Before you begin development, you will want to identify your market because this market will partially define how the app should be designed, its functionality, and where it will be deployed. For instance, Google Play is the biggest market for Android apps, but Amazon also has its own marketplace. Other markets include niche markets, such as Appland, Cydia, and GetJar.

3. Sketch

Prior to putting down your first line of code or designing your first button, you should make a digital sketch of your app or sketch it on paper. The sketch should include just a rough idea of the following.

  • Opening screen
  • Loading screen
  • User interface with all buttons
  • A sketch of each page with notes regarding destination of each button when clicked
  • Image placement for each page
  • Text placement for each page
  • Instruction page
  • FAQ page
  • Privacy page
  • Links to social media if desired

Creating a digital sketch allows you to keep your work efforts streamlined and productive, allowing you much more of a chance to include everything you want. Without a sketch, you will likely forget something or spend a lot of time revising.

4. Mobile App Development: Functionality

How your app functions will in large part depend on the engine or methods you use to develop it. For instance, using the wrong online app builder might cause you to be limited to a number of built-in functions. Conversely, building it via Android Studio could leave your options wide open. Using a popular game engine like Unity or even Game Salad will also allow you to include game elements.

5. Monetization

Building a revenue system into your app is called monetization, and you can follow a variety of different strategies.

  • Free
  • Free with ads
  • Freemium, which includes free options as well as paid options
  • Subscription
  • In-game purchases

6. Mobile app development: design

Mobile app design is arguably the most important aspect of the app. For instance, the design should represent the app’s overall purpose as well as the expectations of the market in regards to similar apps.

Games, for instance, will often have a fun or stylistic design while a business app might look more professional. Health apps will often feel bright and cheery while an app for a specific product or company might follow the design of a brand.

In addition to the design’s appearance, the design elements should be optimized for mobile.

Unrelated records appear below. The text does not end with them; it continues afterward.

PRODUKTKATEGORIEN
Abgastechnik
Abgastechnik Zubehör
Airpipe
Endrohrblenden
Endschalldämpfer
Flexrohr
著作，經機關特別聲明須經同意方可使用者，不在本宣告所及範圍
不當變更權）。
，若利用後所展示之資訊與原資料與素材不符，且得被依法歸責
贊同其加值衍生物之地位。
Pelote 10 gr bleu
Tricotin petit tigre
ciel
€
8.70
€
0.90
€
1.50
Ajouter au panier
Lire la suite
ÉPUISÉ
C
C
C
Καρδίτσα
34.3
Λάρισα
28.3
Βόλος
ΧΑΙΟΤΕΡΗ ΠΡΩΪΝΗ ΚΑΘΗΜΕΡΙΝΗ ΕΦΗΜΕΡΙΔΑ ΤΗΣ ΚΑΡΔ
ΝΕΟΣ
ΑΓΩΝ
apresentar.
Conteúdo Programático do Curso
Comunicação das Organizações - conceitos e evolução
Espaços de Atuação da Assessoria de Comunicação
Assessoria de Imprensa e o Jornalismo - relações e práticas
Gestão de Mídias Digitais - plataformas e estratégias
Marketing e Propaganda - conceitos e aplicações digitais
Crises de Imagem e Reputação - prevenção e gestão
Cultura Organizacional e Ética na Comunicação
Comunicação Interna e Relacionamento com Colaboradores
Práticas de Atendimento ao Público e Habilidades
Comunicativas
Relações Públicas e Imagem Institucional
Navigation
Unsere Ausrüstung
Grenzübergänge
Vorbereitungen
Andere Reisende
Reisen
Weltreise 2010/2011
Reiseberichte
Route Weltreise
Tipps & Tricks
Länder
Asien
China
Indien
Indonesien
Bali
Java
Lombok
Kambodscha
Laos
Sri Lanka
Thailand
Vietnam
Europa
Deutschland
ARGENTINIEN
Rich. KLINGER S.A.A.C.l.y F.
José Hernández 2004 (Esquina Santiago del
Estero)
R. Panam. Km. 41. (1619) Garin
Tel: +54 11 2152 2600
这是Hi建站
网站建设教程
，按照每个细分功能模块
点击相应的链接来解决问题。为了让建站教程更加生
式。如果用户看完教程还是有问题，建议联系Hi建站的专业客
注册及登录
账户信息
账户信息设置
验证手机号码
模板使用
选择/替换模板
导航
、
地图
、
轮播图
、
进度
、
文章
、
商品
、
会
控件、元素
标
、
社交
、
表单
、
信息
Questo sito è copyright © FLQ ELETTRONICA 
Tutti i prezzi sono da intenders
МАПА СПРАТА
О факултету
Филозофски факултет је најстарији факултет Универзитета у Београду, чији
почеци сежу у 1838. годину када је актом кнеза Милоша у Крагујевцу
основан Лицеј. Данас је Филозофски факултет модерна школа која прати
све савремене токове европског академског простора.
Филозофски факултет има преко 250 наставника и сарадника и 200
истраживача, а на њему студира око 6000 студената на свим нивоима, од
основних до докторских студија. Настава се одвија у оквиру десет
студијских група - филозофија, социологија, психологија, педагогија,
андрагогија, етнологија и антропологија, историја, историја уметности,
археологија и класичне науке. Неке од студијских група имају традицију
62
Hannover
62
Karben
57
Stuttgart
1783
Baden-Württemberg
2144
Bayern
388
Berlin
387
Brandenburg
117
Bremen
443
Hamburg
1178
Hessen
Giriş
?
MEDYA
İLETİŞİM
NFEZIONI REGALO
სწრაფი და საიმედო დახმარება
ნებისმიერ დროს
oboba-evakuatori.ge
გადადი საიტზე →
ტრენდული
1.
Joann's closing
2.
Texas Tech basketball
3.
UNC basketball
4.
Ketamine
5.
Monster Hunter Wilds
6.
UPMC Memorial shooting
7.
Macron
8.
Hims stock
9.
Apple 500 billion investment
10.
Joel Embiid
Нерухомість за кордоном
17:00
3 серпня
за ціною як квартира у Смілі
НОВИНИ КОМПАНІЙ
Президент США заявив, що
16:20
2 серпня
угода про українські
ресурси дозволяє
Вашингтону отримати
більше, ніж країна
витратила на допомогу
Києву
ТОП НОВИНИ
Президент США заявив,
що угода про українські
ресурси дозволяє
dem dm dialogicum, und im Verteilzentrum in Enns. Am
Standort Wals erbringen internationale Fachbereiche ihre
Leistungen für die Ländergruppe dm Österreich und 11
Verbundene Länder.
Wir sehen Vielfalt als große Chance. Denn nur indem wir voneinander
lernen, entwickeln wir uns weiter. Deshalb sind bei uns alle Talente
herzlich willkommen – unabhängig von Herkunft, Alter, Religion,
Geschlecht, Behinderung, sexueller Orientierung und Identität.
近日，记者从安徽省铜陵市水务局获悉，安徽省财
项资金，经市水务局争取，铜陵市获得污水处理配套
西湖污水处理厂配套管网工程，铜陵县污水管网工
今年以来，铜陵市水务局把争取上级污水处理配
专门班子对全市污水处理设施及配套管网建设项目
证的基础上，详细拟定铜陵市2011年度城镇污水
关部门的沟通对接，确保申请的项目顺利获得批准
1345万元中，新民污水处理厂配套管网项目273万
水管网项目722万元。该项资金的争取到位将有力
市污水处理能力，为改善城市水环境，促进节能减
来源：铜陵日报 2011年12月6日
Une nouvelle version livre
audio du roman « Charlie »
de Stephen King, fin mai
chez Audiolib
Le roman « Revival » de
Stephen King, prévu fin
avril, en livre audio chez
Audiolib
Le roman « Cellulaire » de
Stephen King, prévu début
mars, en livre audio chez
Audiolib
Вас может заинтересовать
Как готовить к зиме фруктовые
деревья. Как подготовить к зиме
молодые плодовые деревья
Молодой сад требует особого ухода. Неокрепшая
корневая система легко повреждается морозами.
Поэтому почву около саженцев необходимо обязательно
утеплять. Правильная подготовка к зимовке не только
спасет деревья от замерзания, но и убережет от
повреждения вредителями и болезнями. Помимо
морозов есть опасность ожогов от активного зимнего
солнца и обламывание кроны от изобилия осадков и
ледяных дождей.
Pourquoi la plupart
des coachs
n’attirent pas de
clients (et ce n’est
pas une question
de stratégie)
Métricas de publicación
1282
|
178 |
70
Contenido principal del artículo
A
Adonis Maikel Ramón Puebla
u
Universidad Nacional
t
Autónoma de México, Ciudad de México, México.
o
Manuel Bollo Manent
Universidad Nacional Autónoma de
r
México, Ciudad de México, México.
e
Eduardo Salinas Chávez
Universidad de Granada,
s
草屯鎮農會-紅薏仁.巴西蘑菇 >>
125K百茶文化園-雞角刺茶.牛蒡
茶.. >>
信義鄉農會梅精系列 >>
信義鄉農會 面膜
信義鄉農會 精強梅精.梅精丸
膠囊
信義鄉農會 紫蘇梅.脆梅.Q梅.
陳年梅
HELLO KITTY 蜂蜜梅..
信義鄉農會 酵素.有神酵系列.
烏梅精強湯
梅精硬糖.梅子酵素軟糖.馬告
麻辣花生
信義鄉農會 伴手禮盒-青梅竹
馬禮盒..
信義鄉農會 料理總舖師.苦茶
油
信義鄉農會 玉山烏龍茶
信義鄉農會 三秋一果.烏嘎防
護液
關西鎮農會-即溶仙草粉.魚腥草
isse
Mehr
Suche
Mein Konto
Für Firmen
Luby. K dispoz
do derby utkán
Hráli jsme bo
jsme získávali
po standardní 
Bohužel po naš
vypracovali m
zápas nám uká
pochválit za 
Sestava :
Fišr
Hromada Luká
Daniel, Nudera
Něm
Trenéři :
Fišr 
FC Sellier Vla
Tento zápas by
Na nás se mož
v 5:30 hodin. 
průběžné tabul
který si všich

This includes the images being sized and compressed accordingly. Additionally, the app should be designed such that it is light enough to not crash or hang, and the overall size should be in the range of 30MB to 60MB. Finally, something called proportionate set size (PSS) involves how much memory the app should use. Generally, the PSS should not rise much higher than 50MB.

7. Community

Although engaging with the target community and becoming a trusted voice within that community is not necessarily related to the actual development of your app, doing so will make marketing your app easier.

8. Publishing

Publishing your app involves packaging it in such a way that you can either test it on a phone or simulate it on your production computer. This is a critical step as you will then be able to see the app as others will see it and experience it as they will.

9. Testing

With a published app in hand, you can begin your testing stage. At this point, you should test it against a checklist of desired operations. As you test each item, you can indicate if the item functions or does not function. You can also make a list of stylistic elements that need to be revised.

10. User data

Publishing your app on a marketplace will often require you to include a privacy policy, which will outline how you plan on using user data. Creating this page and making it available on your website or within the app will allow you to shorten the time to market.

11. Revising

After your testing phase, you should actually set your app aside for a few days. Doing so will allow you to return to it with a newbie’s perspective. As such, you will be able to test it against your checklist and make notes as to what still seems high quality and what seems to be suddenly low quality. If you do not leave your app and return to it, you might think everything looks great. However, being able to maintain a critical eye will help you maintain the highest degree of quality.